Spielberg's finesse in chasing mass appeal has diminished in recent years, but that fault isn't enough to blight the whole film, which is better defined by the legislative and extra-legislative debating and wrangling (and palm-greasing) on the way to the Thirteenth Amendment. Surprisingly, Lincoln is largely a film about the necessity of compromise in producing dramatic political change, and the sad truth that some of that compromise impeachably involves personal ethics. That's not a view of this period of history commonly taken by Hollywood, and Kushner's intellectual approach to making drama of lawmaking proves most welcome, not least to actors like Jones (splendid as grumpy Radical Republican abolitionist Congressional leader Thaddeus Steven), James Spader (as party operative William N. Bilbo), David Strathairn (as Secretary of State William H. Seward), Hal Holbrook (as Francis Preston Blair), among many, many others in the sprawling, superior cast.
Lincoln winds up being not so much an exciting work of cinema, but it is a stolid one, advancing the longstanding screen presence of Lincoln in the popular imagination, as framed by a world-famous filmmaker, a keen writer, and a brilliant actor.

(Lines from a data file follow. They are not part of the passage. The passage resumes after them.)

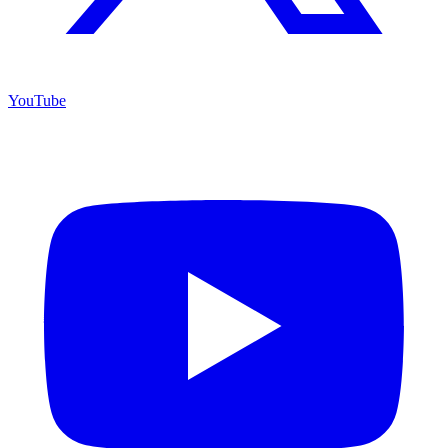
YouTube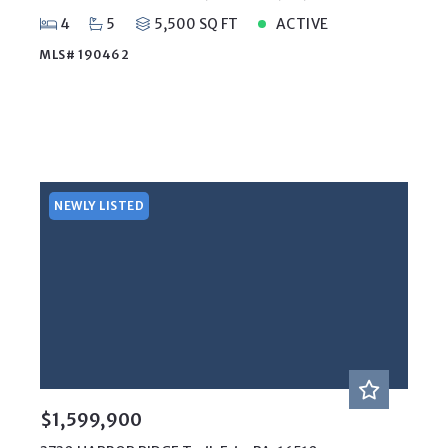
4
5
5,500 SQ FT
ACTIVE
MLS# 190462
NEWLY LISTED
$1,599,900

Disney brings Lincoln to home video in a few flavors, including an impressive 4-disc Blu-ray + DVD + Digital Copy combo pack special edition. The A/V treatment afforded the film doesn't miss a trick. The film-to-digital transfer is clean and nuanced in reproducing cinematographer's Janusz Kaminski's period feel, achieved in part by sometimes hazy or blown-out photography. that's not to say the image is less than handsome, but it does have a purposefully unnatural look in its color filtering and soft edges. The disc reproduces it all entirely faithfully, with rock-solid black level, strong texture, and true hues. There can be no complaints with the audio here, either, as it comes in a lossless DTS-HD Master Audio 7.1 surround mix that's playing with plenty more digital processing power than the audio needs to be effective. Rest assured, every bit of dialogue and every ambient detail in the film's subtly immersive mix comes through with crystal clarity.

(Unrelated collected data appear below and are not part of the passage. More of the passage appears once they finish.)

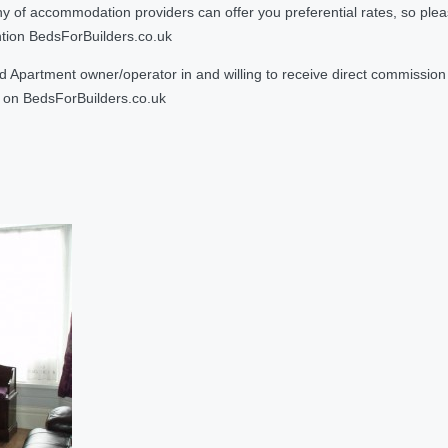
 accommodation providers can offer you preferential rates, so please g
ntion BedsForBuilders.co.uk
Apartment owner/operator in and willing to receive direct commission f
on BedsForBuilders.co.uk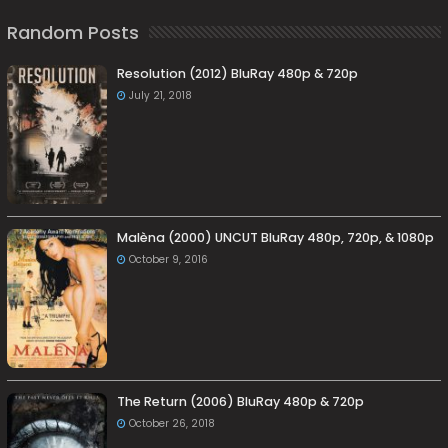
Random Posts
Resolution (2012) BluRay 480p & 720p
July 21, 2018
Malèna (2000) UNCUT BluRay 480p, 720p, & 1080p
October 9, 2016
The Return (2006) BluRay 480p & 720p
October 26, 2018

The first Blu-ray disc includes "The Journey to Lincoln" (9:24, HD), a swift behind-the-scenes overview that includes comments from director Steven Spielberg and star Daniel Day-Lewis, and "A Historic Tapestry: Richmond, Virginia" (4:00, HD), which contextualizes and depicts location filming.
The second disc offers somewhat more expansive behind-the-scenes goodies, starting with Blu-exclusive featurette "In the Company of Character" (10:23, HD). Day-Lewis, Sally Field, Tommy Lee Jones, David Strathairn, and Joseph Gordon Levitt participate, discussing their casting, and their understanding and approach to their characters.
Blu-exclusive "Crafting the Past" (10:43, HD) examines production design, costume design, and makeup.
Blu-exclusive "Living with Lincoln" (27:04, HD) comes the closest to a making-of doc, with its quantity of set footage and interview subjects (including Spielberg) focusing on production.
"In Lincoln’s Footsteps" (16:35, HD) cleans up with editing, sound design and recording, and the composing of John Williams, in addition to a look at wrapping the film's story and the film itself. taken together, the bonus features in this set amount to well over an hour of making-of material covering most aspects of pre-production, production and post-production.